[YOUR INSTRUCTIONS]
Reproduce the lines below exactly, starting at the one containing "Table 2. Configurations" and stopping at the final line.
*** DATA FOR REVIEW ***
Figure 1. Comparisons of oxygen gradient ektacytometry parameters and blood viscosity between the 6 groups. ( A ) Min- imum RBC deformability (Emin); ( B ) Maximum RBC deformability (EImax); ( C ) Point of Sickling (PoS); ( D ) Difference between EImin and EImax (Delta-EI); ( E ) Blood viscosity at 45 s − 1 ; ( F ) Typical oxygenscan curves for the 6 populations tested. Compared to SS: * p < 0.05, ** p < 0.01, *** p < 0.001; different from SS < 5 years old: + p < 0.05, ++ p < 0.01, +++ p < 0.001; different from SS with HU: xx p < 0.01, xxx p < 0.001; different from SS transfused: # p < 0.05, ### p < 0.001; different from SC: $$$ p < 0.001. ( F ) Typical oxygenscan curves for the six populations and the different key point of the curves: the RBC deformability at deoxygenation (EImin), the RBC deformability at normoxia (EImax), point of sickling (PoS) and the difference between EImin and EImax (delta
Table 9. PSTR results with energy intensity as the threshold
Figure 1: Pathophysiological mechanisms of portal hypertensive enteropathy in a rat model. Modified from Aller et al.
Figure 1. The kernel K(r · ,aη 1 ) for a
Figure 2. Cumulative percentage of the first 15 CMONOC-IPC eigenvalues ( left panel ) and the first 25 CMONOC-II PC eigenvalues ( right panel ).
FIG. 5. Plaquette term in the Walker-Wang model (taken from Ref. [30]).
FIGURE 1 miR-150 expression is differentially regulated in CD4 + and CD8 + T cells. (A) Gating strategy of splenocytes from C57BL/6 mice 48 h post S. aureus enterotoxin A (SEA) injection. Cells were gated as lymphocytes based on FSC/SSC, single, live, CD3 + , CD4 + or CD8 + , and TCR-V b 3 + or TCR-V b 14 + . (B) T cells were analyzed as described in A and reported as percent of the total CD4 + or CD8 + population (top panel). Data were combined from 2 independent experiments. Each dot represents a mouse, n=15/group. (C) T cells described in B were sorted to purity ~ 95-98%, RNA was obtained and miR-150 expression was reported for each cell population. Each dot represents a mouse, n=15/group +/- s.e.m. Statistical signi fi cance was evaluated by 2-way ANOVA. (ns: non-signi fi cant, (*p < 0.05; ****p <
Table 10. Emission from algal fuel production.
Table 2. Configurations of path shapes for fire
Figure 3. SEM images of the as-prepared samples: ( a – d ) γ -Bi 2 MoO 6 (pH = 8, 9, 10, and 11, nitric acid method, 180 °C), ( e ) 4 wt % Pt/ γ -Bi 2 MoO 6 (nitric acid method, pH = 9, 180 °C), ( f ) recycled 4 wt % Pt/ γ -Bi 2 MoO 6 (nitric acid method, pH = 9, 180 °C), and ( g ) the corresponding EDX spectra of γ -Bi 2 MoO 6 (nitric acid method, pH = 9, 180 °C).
*** End of DATA FOR REVIEW ***
[RESULT]
Table 2. Configurations of path shapes for fire
Figure 3. SEM images of the as-prepared samples: ( a – d ) γ -Bi 2 MoO 6 (pH = 8, 9, 10, and 11, nitric acid method, 180 °C), ( e ) 4 wt % Pt/ γ -Bi 2 MoO 6 (nitric acid method, pH = 9, 180 °C), ( f ) recycled 4 wt % Pt/ γ -Bi 2 MoO 6 (nitric acid method, pH = 9, 180 °C), and ( g ) the corresponding EDX spectra of γ -Bi 2 MoO 6 (nitric acid method, pH = 9, 180 °C).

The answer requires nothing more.